The Top 60: Altum
Altum, Latin for “depth,” celebrated its third year anniversary in 2007, winning three new global accounts. “It has been an excellent year in the context of a rough market,” says Altum president Michael Parisi. “We had an excess of 30% growth, and we continue to grow.”
Parisi explains that the agency “spent 2006 in the pitch business,” and has now reaped some of the rewards. “We expanded with [Johnson & Johnson] and continued to grow internationally and in the United States. Our unique focus on biotech and specialty areas was a perfect fit for J&J's vision,” he says. Altum picked up Dacogen, a myelodysplastic syndrome drug from Pharmaceutical Group Strategic Marketing, a global division of J&J. Additionally, Altum was awarded the global account on Acuvue, a J&J Vision Care contact lens.

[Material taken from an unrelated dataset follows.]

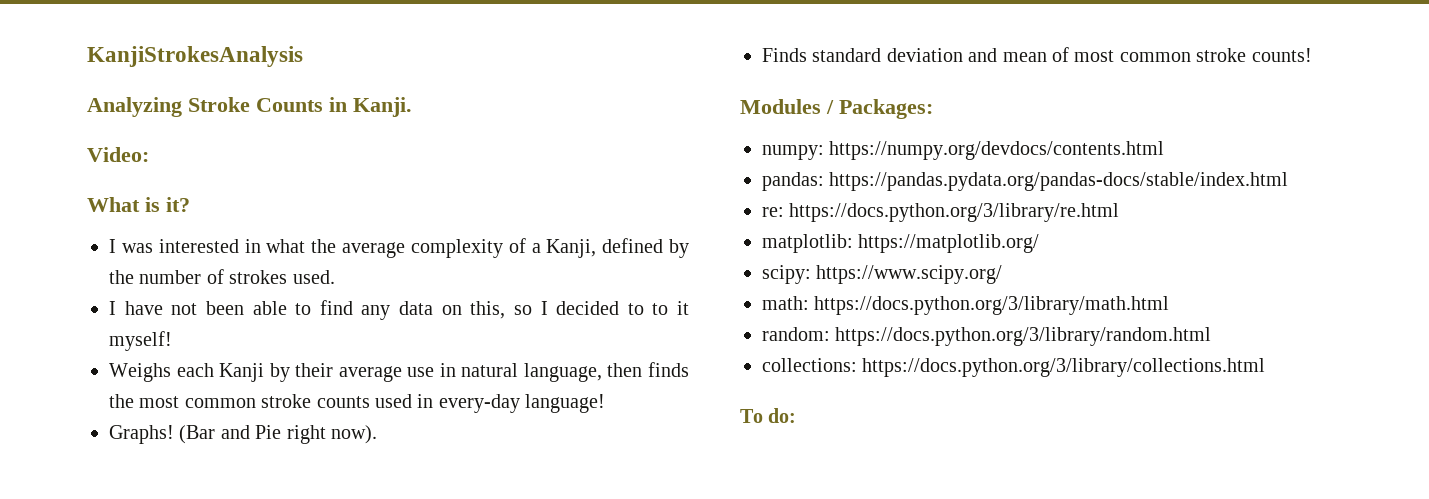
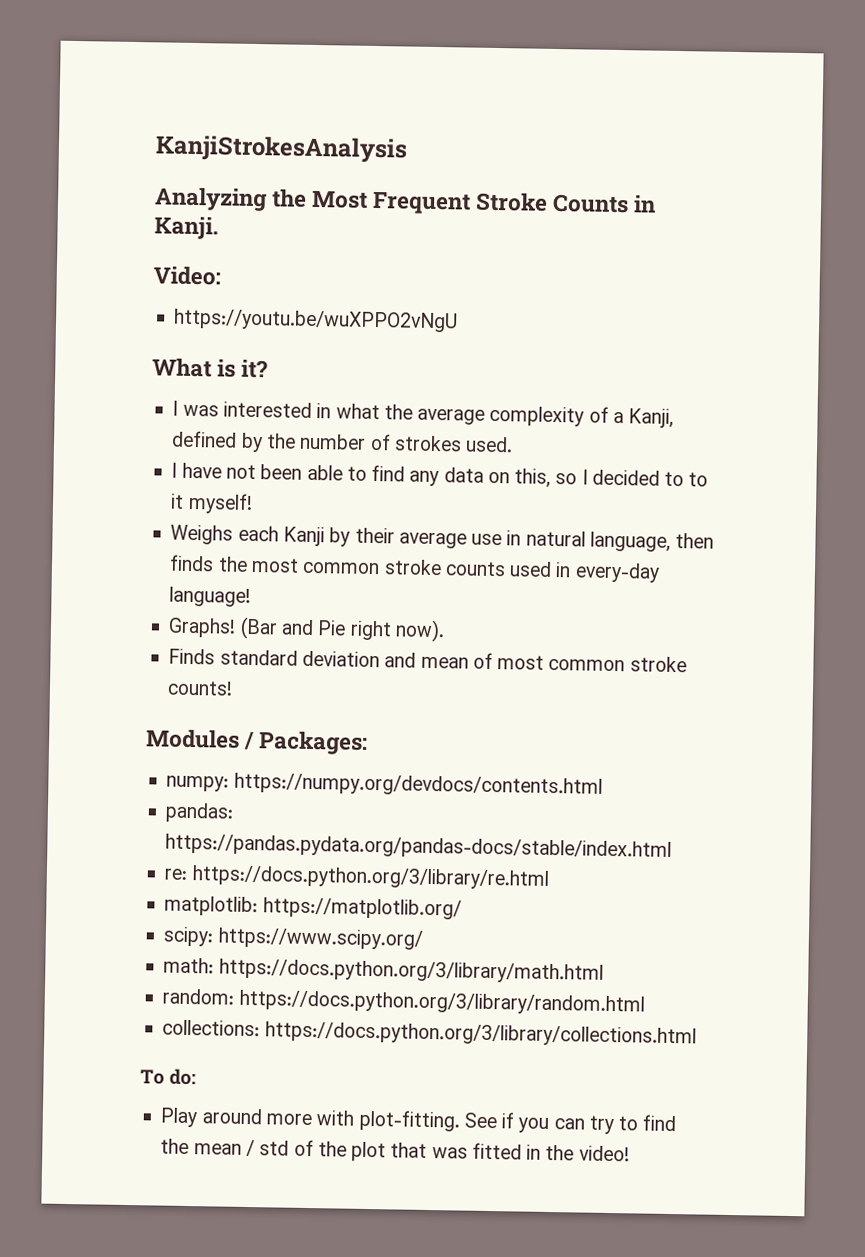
(182, 107) none -> [271,188,472,215] the Most Frequent
(149, 154) none -> [173,308,459,333] // https://youtu.be/wuXPPO2vNgU
(797, 415) none -> [160,1107,677,1135] [160,1138,630,1162] // Play around more with plot-fitting. See if you can try to find the mean / std of the plot that was fitted in the video!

Despite those successes, Parisi says market dynamics in general have been tightening, and that affects everyone. Altum saw two products receive label changes in 2007, one being the Bristol-Myers Squibb drug Sprycel. New labeling approved by the FDA included a lower recommended starting dose last November. Safety concerns over Ortho Biotech's anemia drug Procrit engendered a political response. Parisi isn't surprised. “You can look in the news on any given day and pharma is getting slammed. The public eye and sensitivity levels in general have increased dramatically. Even things we do at conventions and at trade shows…people are very conscious of [advertising activities in the industry].
However, the agency is geared up for new launches. In 2006, Altum won Bayer HealthCare's Campath. This year, Campath received a new indication, and its first global line launch, according to Parisi. “We're buckled in on a couple of product launches,” he says. “We've just landed the first-ever cancer therapeutic vaccine approved in Russia, with Antigenic's Oncophage.”
Altum's concentration lies in specialty markets, with a focus on oncology, biologics and biotechnology. “We have expertise across the board,” says Parisi. “Chronic kidney disease, cancer and AIDS are the three areas with the deepest level of experience. Our tagline, ‘where specialty brands thrive,' is our marching order. It's about products that save lives.” Altum's Competitive Health, a new service that launched this year, offers clients a serious engagement with strategies ranging from brand positioning and investment, to sales force technique and patient engagement. This service can be delivered “as fast as in a one-hour workshop.”
Expertise is important when you're in the business of global specialty brands. “Carolyn Grande is actively recruiting talent. Our best recruiters are our current staff and clients,” says Parisi. The agency's 2007 expansion included Dr. Brian Pike, PhD, a molecular biologist and student of public health.
As a member of the CommonHealth network, Altum takes active advantage of its many resources. For instance, CommonHealth launched a Global Talent Share Program in 2007. Anne Brown, a senior copywriter at Altum, was the first participant. She spent three months at the CommonHealth London office. Parisi says the “active exchange program with Paris and London” is a way to broaden perspectives of employees.
Another highlight for Parisi was Altum's pro bono CancerCare campaign, which featured an art program for children. The company also works with the Y-ME National Breast Cancer Organization.